A journalist for more than 25 years, Steve has been immersed in club golf for almost as long.

A former club captain, he has passed the Level 3 Rules of Golf exam with distinction having attended the R&A’s prestigious Tournament Administrators and Referees Seminar.

Steve has officiated at a host of high-profile tournaments, including Open Regional Qualifying, PGA Fourball Championship, English Men’s Senior Amateur, and the North of England Amateur Championship. In 2023, he made his international debut as part of the team that refereed England vs Switzerland U16 girls.

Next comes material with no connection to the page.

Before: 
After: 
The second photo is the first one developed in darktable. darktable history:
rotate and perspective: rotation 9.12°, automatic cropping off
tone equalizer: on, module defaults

A part of NCG’s Top 100s panel, Steve has a particular love of links golf and is frantically trying to restore his single-figure handicap. He’d like to tell you he floats around 10. The reality is more like 13.

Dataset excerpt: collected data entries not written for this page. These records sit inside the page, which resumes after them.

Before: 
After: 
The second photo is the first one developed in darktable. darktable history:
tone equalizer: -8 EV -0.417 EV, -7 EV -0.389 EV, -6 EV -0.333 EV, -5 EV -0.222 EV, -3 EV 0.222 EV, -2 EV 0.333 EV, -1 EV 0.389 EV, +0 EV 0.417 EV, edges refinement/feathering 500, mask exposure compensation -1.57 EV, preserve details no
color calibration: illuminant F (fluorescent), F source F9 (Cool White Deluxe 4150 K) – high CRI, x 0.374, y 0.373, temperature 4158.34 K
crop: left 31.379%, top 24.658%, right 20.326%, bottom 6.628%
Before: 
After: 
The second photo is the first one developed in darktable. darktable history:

Steve plays at Sandburn Hall, in York, and is a country member at Close House in Newcastle. He has served on various club committees during his time in the game, and is the current Rules Secretary at Sandburn.

Having studied history at Newcastle University, he became a journalist having passed his NCTJ exams at Darlington College of Technology. He began his career working on weekly papers in Newcastle, before joining the York Press in 2001. After five years as a news reporter, he joined the sports desk – specialising in horse racing and snooker – and was Digital Sports Editor when he joined National Club Golfer in 2016.

What’s in Steve’s bag: TaylorMade Stealth 2 driver, 3-wood, and hybrids; Caley 01T irons 4-PW; TaylorMade Hi-Toe wedges, Odyssey 2Ball Microhinge putter.